Part of the problem is language. Even when groups try to explain themselves, the words often fall flat. Language is shaped by context, and if you haven’t lived the context, the words won’t carry the same weight. A man saying he feels “invisible” to women means something very different to someone who’s lived that reality, compared to someone outside it who just hears the word at face value.
It shows up in advice too. People share what worked for them, or what seems to work for their “caste” in the social hierarchy. But to someone outside that strata, the advice sounds like gibberish. A woman might tell a man to “just be confident,” because from her vantage point, confidence was what mattered in choosing men. But to him, living in a different tier of the hierarchy, confidence without looks or status is useless. Each group’s strategies are logical within their world, but meaningless in another.
Then there’s power and framing. Groups with more cultural power get to decide how others are seen. So incels aren’t just described neutrally — they’re framed as pathetic, toxic, even dangerous. Similarly, when men complain about a gynocentric society, it’s often dismissed outright, because the dominant cultural narrative favors women’s perspectives. The lock isn’t just experiential; it’s political.

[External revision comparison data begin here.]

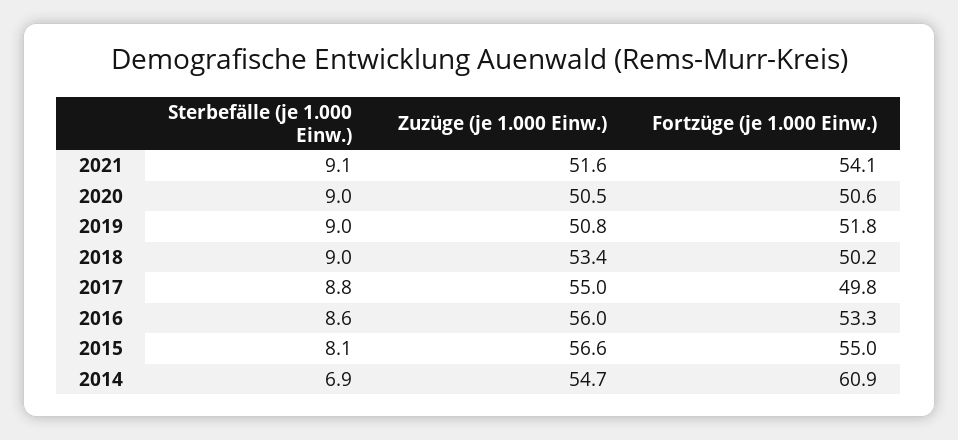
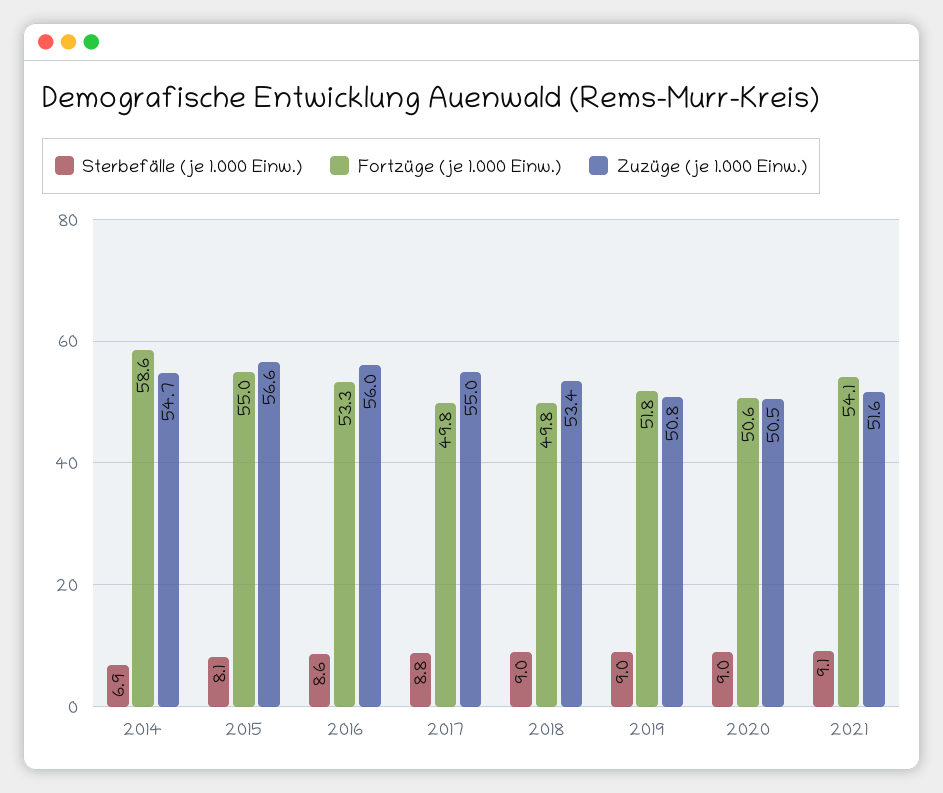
  {
    "Sterbefälle (je 1.000 Einw.)": {
      "2021": 9.1,
      "2020": 9,
      "2019": 9,
      "2018": 9,
      "2017": 8.8,
      "2016": 8.6,
      "2015": 8.1,
      "2014": 6.9
    },
    "Zuzüge (je 1.000 Einw.)": {
      "2021": 51.6,
      "2020": 50.5,
      "2019": 50.8,
      "2018": 53.4,
      "2017": 55,
      "2016": 56,
      "2015": 56.6,
      "2014": 54.7
    },
    "Fortzüge (je 1.000 Einw.)": {
      "2021": 54.1,
      "2020": 50.6,
      "2019": 51.8,
-     "2018": 50.2,
+     "2018": 49.8,
      "2017": 49.8,
      "2016": 53.3,
      "2015": 55,
-     "2014": 60.9
+     "2014": 58.6
    }
  }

The same applies when men look at women and see privilege, or when women look back and insist they don’t feel privileged at all — they just are. Each side is living in a different world of experience. The lives of women look effortless to men, but from the women’s perspective, society is simply arranged around them in ways they don’t even notice. To men, that feels like gynocentrism. To women, it just feels like life.
And so the gap persists. Empathy, as we usually talk about it, may be more projection than reality. What people really do is approximate — they imagine what they themselves would feel in another’s shoes. But they can’t ever be that other person.
We are, in a sense, locked into our groups, our experiences, our paradigms. That lock isn’t necessarily a prison — it can give belonging and identity. But it also makes it nearly impossible for others to truly fathom what life looks like from where you stand.
The truth is cold: they will never understand you, and you will never understand them. Empathy, at best, is theater — people projecting their own feelings into your story and pretending it’s the same. It isn’t. You’re alone with your experience, just like they’re alone with theirs. The sooner you stop expecting to be understood, the clearer things become.